I think all schools–other than Caltech–play games to some extent. They have an incentive to do so given how they are judged. For instance, Harvard is notorious for encouraging kids to apply who have no chance at admissions. Why? It lowers their admit rate. Another game that schools play is with early decisions, which are binding, as opposed to early action, which is not. REA is a hybrid. Did you know that over half of Penn’s incoming class is EA? That’s one way to decrease your admit rate and increase your yield rate!
To Stanford’s credit, they seem to play this game a little less than other schools. (Again, Caltech is the outlier.) In particular, other top schools seem to use the waitlist more than Stanford. There has been a discussion of what the yield rate is with kids offered from the waitlist. I don’t think you will ever see this data, although you can rest assured that all of the admissions offices have them.

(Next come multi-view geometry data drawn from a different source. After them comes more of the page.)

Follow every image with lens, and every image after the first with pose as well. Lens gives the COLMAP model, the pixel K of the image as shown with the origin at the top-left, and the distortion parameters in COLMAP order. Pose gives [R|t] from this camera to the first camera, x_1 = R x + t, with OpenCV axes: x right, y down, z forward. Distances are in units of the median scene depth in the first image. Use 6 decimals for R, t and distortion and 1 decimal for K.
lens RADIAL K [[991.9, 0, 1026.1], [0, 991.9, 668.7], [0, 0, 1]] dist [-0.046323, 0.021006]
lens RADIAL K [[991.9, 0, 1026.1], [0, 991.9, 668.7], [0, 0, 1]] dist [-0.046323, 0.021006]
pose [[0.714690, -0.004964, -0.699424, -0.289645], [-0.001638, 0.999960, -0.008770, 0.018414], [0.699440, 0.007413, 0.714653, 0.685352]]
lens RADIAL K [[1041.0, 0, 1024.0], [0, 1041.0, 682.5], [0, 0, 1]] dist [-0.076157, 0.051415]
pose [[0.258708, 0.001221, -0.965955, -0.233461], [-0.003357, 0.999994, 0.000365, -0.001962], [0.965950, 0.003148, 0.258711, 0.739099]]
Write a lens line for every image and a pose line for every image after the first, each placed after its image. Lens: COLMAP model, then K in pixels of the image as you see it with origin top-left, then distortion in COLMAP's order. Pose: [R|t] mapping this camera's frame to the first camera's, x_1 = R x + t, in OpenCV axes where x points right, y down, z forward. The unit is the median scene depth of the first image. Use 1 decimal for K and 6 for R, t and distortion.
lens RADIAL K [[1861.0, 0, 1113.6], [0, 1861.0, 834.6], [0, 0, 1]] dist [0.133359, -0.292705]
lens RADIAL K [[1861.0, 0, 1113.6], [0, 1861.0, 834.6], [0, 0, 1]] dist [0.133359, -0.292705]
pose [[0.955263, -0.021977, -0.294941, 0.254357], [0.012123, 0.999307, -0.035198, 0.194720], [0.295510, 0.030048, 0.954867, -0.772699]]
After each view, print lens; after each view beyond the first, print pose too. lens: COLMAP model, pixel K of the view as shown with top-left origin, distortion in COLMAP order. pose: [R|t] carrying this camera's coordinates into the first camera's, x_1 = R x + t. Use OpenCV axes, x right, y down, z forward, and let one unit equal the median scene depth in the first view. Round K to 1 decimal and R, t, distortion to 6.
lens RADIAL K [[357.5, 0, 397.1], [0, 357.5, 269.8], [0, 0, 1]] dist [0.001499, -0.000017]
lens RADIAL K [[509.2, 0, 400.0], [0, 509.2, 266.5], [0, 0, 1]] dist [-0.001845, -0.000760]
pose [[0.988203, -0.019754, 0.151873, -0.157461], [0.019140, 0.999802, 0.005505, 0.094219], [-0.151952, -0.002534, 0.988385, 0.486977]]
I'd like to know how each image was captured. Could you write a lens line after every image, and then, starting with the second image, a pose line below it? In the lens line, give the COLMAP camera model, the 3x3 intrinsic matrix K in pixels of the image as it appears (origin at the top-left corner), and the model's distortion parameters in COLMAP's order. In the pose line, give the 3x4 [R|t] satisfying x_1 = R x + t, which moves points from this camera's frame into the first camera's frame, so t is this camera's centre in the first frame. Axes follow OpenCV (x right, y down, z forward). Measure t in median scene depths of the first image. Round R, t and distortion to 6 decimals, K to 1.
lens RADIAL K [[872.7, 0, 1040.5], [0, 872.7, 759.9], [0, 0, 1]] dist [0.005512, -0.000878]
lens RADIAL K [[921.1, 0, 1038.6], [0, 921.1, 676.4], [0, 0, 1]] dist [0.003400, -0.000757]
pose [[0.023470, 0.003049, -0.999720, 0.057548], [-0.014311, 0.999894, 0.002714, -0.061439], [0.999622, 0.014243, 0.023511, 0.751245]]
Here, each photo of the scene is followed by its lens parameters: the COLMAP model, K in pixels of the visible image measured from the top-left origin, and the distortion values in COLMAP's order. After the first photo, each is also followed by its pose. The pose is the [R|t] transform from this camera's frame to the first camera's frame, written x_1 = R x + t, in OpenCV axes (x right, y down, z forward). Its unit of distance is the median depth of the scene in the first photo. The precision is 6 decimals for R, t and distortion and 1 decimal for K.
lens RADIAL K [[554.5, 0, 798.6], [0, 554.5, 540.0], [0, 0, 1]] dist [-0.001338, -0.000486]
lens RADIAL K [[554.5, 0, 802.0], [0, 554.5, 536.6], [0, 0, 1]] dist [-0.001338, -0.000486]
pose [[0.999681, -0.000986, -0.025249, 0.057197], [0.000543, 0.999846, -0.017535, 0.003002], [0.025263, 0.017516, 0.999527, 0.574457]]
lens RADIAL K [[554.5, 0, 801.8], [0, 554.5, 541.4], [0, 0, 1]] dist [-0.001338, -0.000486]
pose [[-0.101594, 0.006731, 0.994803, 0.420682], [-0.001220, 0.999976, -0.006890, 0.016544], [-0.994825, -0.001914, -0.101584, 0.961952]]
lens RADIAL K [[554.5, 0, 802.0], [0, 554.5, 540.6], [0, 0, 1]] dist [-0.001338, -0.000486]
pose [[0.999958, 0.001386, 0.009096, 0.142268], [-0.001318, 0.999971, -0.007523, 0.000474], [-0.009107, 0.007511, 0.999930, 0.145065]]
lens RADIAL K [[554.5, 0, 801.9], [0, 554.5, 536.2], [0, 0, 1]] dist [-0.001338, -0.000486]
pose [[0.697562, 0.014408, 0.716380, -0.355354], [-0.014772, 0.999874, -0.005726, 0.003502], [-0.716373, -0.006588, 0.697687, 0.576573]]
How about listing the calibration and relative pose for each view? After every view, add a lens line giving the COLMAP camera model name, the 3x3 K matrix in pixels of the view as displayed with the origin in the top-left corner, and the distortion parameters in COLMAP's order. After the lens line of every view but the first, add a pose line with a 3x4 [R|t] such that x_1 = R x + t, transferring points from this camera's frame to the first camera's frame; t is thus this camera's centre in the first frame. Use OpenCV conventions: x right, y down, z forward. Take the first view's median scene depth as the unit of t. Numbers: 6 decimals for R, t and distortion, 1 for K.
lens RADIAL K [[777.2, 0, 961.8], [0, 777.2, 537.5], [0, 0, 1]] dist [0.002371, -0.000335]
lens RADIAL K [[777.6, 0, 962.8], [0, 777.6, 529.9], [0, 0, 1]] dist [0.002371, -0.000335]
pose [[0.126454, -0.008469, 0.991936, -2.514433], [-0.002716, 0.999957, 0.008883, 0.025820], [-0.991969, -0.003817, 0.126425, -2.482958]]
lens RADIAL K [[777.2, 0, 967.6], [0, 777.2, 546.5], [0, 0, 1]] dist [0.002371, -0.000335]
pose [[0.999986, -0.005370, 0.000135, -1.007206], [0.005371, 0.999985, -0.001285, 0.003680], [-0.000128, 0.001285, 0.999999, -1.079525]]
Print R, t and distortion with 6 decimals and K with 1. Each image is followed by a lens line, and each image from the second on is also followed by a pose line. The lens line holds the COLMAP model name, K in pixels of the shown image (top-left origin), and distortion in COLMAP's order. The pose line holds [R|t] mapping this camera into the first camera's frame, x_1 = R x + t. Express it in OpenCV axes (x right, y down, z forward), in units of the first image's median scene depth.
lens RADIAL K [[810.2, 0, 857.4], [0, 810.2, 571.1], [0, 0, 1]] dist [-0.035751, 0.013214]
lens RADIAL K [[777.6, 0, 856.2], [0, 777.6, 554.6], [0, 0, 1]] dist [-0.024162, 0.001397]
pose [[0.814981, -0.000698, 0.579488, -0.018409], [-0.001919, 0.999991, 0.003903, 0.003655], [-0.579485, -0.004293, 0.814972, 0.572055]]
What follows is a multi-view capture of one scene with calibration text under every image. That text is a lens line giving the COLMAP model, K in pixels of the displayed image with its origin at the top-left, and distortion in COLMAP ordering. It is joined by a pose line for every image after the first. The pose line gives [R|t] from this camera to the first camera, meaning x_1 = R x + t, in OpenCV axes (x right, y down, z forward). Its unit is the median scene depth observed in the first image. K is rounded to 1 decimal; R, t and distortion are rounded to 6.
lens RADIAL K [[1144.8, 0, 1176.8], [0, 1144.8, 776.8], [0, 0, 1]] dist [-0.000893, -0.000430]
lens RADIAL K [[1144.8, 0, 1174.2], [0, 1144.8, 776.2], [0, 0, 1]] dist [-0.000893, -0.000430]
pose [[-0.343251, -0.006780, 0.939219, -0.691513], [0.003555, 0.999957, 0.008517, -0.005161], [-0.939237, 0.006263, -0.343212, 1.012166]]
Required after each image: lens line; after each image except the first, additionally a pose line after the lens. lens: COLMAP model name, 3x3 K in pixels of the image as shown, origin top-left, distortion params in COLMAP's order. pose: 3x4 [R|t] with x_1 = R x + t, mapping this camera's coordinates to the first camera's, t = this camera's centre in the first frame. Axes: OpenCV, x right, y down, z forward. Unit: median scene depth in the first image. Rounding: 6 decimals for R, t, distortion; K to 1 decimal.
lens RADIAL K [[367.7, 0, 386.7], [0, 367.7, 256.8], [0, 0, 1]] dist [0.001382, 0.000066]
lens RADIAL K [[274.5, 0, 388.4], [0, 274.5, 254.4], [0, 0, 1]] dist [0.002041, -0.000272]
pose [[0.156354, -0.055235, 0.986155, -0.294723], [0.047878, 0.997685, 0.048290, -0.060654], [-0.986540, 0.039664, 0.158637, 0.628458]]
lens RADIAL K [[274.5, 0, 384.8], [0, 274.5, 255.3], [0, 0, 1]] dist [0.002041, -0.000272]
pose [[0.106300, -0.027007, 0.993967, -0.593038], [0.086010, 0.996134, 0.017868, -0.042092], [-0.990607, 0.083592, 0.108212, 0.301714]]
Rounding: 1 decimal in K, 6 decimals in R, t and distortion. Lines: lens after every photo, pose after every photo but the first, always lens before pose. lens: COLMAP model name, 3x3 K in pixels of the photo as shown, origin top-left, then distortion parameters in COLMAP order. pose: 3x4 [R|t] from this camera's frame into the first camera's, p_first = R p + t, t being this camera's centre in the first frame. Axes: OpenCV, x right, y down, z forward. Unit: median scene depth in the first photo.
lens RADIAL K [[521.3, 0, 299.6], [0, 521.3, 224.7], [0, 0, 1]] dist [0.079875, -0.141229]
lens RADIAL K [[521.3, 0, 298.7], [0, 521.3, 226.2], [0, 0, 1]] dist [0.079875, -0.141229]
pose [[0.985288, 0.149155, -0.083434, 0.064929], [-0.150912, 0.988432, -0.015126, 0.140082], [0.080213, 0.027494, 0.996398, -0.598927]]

My guess is that the yield is close to 100%. An admissions office first calls the guidance counselor and says, “Harvard calling. We are thinking about offering Sally admissions off the waitlist. Do you think she would be interested?” If Sally has moved on, say to Yale, the counselor is likely to say no (although in that case why is Sally even on the waitlist). More likely she will say, “Sally really wants to attend Harvard.” She has probably told Sally to write a note to the Harvard admissions staff to that effect. Hence, for a variety of reasons, the yield rate is likely to be very high among those coming off the waitlist. I would not be surprised if some years it was 100%.
It looks like Stanford took 51 off of the waitlist this year. Harvard with a slightly smaller class took 75 off the waitlist. (In prior years, Stanford took no one off the waitlist while Harvard took many.) On the margin, that makes Stanford yield rate even more impressive.
“An admissions office first calls the guidance counselor and says, “Harvard calling. We are thinking about offering Sally admissions off the waitlist. Do you think she would be interested?” If Sally has moved on, say to Yale, the counselor is likely to say no (although in that case why is Sally even on the waitlist)”
Lol! Guidance counselors with a couple of hundred kids assigned to them, who are dealing with truancy, kids in crisis, etc don’t even remotely have the bandwidth to even know that Sally applied to Harvard and Yale, much less know which one she prefers. But go ahead, pretend that most GCs in this country have the luxury.